Excerpted data section start

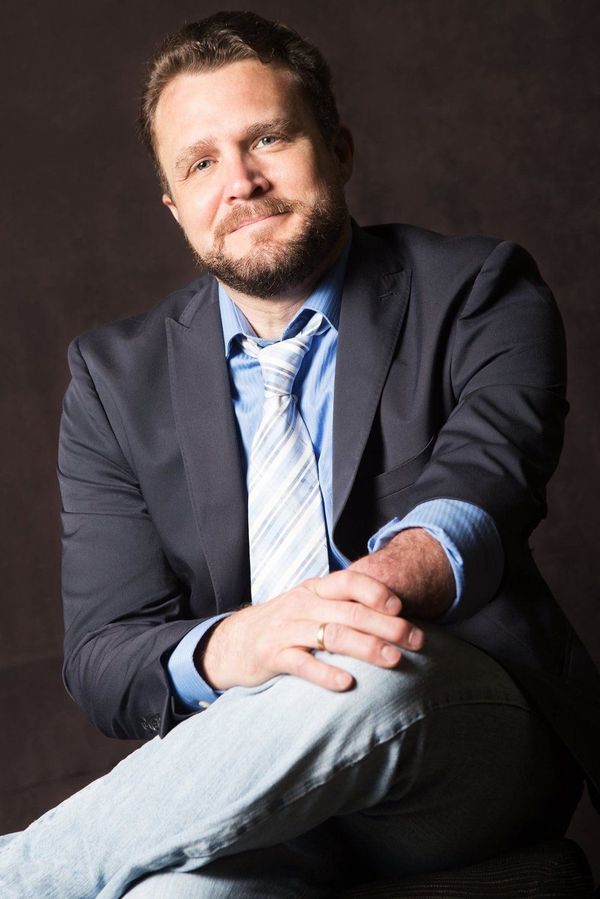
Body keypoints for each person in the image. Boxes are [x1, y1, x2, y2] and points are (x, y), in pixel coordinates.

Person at [1, 10, 599, 898]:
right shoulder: (112, 379)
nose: (239, 182)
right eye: (200, 163)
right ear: (174, 206)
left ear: (339, 148)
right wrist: (242, 642)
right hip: (252, 777)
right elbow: (104, 658)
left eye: (268, 139)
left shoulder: (479, 289)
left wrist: (347, 606)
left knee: (358, 667)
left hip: (455, 740)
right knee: (174, 894)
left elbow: (483, 490)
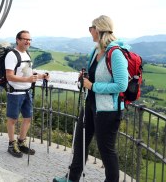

Excerpted data section end

» Task details
Search the entries for "left" and show every line that has it.

» Solution
left ear: (339, 148)
left eye: (268, 139)
left shoulder: (479, 289)
left wrist: (347, 606)
left knee: (358, 667)
left hip: (455, 740)
left elbow: (483, 490)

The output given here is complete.